§ **Version difference data**:
:::::

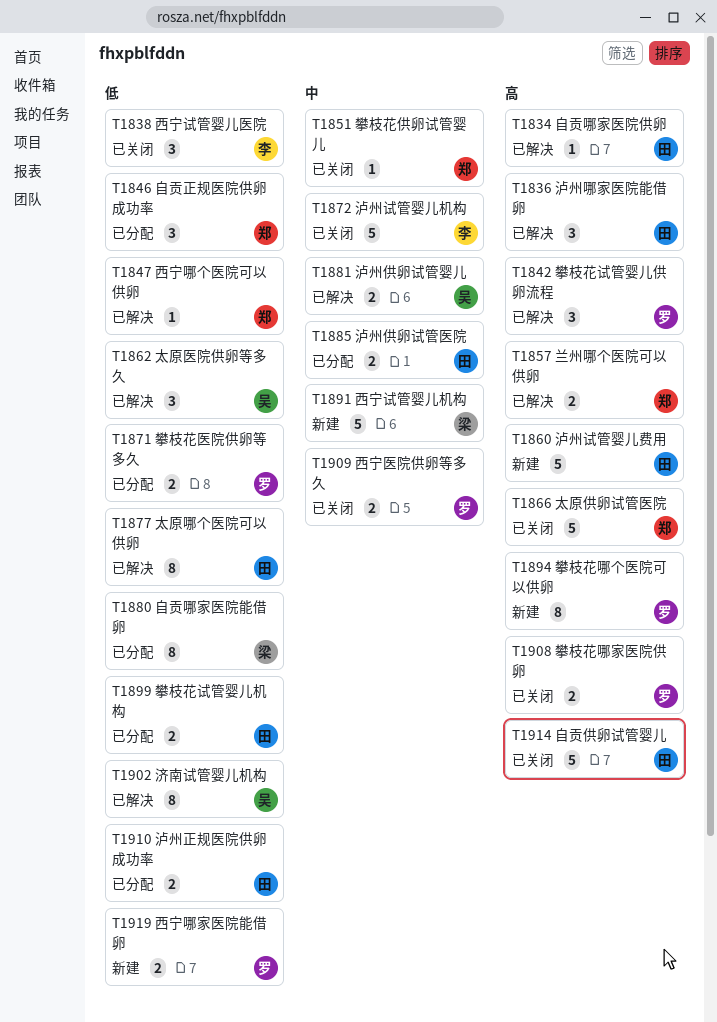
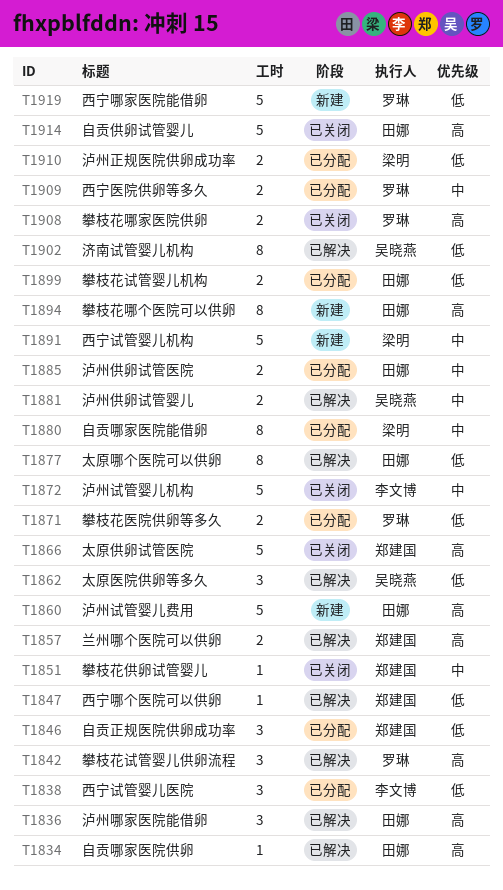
T1838, status: 已关闭 -> 已分配
T1880, priority: 低 -> 中
T1894, owner: 罗琳 -> 田娜
T1909, status: 已关闭 -> 已分配
T1910, owner: 田娜 -> 梁明
T1919, estimate: 2 -> 5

:::::

§ **Your instructions**: Please restate, exactly as written, the line that holds "T1894, owner: 罗琳 -> 田娜" and all remaining lines of the data above, and only those.

§ **Result for this task**:
T1894, owner: 罗琳 -> 田娜
T1909, status: 已关闭 -> 已分配
T1910, owner: 田娜 -> 梁明
T1919, estimate: 2 -> 5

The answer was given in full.